ロイヤルベイビー誕生に沸く英国だが、最新の英蘭銀行のデータによれば7月の住宅融資承認件数は60,624件に達して2008年3月以来最高となり、つれて価格の上昇も急加速して一戸当たりの平均価格は170,514ポンド(2,560万円)となって2008年のリーマンショック以来の高水準となった。まだリーマンショック以前の高値 186,044ポンド(2007年)までは回復していないが、今年の1月と比較しても平均価格は3.5%、金額にして8,000ポンド以上上昇している。
これは今年になって政府が導入した2つの政策、すなわち、住宅価格の20%までを政府が貸し手に対して保証するHelp to Buy制度と、貸し手の銀行や住宅抵当金融会社がより低利で調達ができるようにした Funding for Lending制度により、貸し出し競争の激化と、住宅購入がより容易になったことによる。しかし、この2つの政策は即効性のある住宅需要喚起策であり、結局はバブルを誘発するもので、持続性がないもの。バブルである以上、いずれ破裂し、住宅価格はもとより金融機関における不良債権の発生とそれに伴う金融市場の混乱を招くものとなる。これに対してカナダ中銀から英蘭銀行総裁に就任したマーク・カーニーは、バブルという懸念は承知しているとして、バブル退治が必要な事態になれば然るべく対応するとしている。

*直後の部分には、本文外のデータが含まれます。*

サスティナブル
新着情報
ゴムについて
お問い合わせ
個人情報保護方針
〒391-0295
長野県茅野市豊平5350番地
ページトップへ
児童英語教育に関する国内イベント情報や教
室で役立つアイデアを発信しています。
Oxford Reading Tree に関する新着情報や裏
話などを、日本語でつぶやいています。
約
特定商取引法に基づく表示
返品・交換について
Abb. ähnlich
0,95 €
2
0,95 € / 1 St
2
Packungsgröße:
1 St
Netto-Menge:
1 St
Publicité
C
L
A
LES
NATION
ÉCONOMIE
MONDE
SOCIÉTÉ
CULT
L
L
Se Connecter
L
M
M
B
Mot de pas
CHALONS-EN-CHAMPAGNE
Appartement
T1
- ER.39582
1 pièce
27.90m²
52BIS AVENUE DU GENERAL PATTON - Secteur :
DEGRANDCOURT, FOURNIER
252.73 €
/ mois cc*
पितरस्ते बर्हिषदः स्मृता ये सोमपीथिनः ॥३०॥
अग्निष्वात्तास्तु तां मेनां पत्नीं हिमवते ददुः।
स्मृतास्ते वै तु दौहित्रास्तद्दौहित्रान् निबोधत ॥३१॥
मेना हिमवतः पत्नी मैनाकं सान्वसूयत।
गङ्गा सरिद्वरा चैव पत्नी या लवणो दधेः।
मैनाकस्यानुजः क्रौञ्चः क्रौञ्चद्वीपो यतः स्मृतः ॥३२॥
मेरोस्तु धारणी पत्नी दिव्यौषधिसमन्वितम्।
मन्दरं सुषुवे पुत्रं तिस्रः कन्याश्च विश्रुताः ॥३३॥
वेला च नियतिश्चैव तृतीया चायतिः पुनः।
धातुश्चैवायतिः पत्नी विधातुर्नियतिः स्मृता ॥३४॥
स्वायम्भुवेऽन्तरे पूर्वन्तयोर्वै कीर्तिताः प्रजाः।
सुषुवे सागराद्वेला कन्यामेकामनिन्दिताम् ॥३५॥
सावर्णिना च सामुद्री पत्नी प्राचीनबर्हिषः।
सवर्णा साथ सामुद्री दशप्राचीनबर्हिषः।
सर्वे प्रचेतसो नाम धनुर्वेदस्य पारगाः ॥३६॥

土地神話の崩壊によって、土地あるいは住宅バブルと言う言葉はいつの間にか日本では死語になってしまったが、果たしてアベノミクスで土地バブルの再来はあるのだろうか。また、首都圏に限って言えば、もし2020年の五輪が東京で開催されることになれば、アベノミクス以上に土地価格への影響、すなわちバブルは発生するのだろうか。